Com a vida na garupa
Andam duas criaturas
Entre a miséria e a ternura
No vaivém da cidade
Têm alma de lua andarilha
E vão desatando as presilhas 
Emparelhando lembranças
E aquerenciando saudades.
 
Um desses tantos que vagam
Pelas paisagens sombrias
De esperanças vazias
Deserdados – um joão ninguém!
E o seu fiel escudeiro
Um cusco bem companheiro 
Com quem divide o pouco 
Do quase nada que tem.
 
Restos de sonhos extraviados
Que nem pegadas deixaram
Sobras de um amor guardado
A espera de quem não vem
Sentimentos partilhados
Que vão erguendo moradas
Pelas ruas e calçadas
Outras taperas também...
 
Matando a fome do olhar
Dorme ao relento da noite
Imaginando horizontes
Que ainda não conheceu
Pobre andarilho “solito”
Perdido nesse abandono
Sem nunca ter tido um sonho
Que possa chamar de seu.
 
Borracho, farrapo humano
Desmerecido da sorte
Talvez, um dia foi forte
Mas a vida o enfraqueceu
Vivendo um tempo finado
Não pode mais ser moldado
Porque o barro de que é feito
Há muito já endureceu.
 
Ah!
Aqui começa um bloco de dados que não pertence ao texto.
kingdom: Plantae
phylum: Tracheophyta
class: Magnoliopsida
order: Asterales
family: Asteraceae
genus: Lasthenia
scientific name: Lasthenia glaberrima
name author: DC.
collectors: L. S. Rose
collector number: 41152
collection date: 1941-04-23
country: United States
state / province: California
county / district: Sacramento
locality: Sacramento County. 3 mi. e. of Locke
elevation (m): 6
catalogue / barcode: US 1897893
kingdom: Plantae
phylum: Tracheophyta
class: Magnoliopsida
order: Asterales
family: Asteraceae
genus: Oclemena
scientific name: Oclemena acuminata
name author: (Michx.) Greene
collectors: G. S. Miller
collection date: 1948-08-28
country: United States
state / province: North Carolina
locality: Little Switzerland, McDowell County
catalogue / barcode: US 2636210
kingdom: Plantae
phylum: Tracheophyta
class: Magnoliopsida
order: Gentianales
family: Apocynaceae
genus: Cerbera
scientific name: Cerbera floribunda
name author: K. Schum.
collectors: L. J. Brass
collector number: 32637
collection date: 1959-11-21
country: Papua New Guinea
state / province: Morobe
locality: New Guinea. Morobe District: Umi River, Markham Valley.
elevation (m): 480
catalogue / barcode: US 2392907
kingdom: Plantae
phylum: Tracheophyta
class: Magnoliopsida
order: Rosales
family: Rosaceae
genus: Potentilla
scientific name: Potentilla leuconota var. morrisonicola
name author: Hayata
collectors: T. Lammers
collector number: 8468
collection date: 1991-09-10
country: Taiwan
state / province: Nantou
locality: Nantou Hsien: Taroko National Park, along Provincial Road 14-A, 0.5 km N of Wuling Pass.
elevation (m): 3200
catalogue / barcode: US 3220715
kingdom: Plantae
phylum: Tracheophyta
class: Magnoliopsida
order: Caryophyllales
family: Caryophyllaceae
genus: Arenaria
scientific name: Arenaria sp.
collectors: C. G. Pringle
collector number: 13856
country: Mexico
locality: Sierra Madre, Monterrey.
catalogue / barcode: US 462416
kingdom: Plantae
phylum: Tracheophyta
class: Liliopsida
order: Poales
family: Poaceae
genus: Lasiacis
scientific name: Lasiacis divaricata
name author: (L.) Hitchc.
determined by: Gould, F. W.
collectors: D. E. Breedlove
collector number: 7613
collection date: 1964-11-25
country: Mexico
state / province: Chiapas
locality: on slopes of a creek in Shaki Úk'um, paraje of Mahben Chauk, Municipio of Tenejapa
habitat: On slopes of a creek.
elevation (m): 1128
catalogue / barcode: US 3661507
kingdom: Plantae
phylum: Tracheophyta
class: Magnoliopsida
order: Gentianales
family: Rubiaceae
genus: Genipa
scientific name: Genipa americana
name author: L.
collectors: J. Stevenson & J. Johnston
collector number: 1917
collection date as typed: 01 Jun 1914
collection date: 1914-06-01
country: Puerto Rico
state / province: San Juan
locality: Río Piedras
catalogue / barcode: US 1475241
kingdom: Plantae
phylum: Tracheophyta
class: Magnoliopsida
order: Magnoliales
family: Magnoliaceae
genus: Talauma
Se não fosse o “guaipeca” 
Pra preencher suas horas
Talvez tivesse ido embora
Pois a alma já se foi...
Herdeiros da mesma sina
A pobreza os ensina
A desembarcar as dores
No remanso de um depois.
 
Com o sol alumiando a cara
Tapado de judiaria
Vê raiar um novo dia
Com seu amigo festeiro
Saltitando ao seu redor
Cicatrizam-se as feridas
Em meio a tantas lambidas
Remédio em forma de amor.
 
Nas madrugadas compridas
Tendo a lua por candeeiro
Do silêncio é prisioneiro
Que a solidão o condena
Mastiga a mágoa da alma
Remenda caminhos gastos
Porque traçar novos rumos
Já não vale mais a pena.
 
Reconta os anos na tarca
E as primaveras perdidas
Vai gastando a própria vida
No desencontro das ruas
Recolhe antigas sementes
Espalhadas no caminho
Na esperança que brotassem
Em cada quarto de lua!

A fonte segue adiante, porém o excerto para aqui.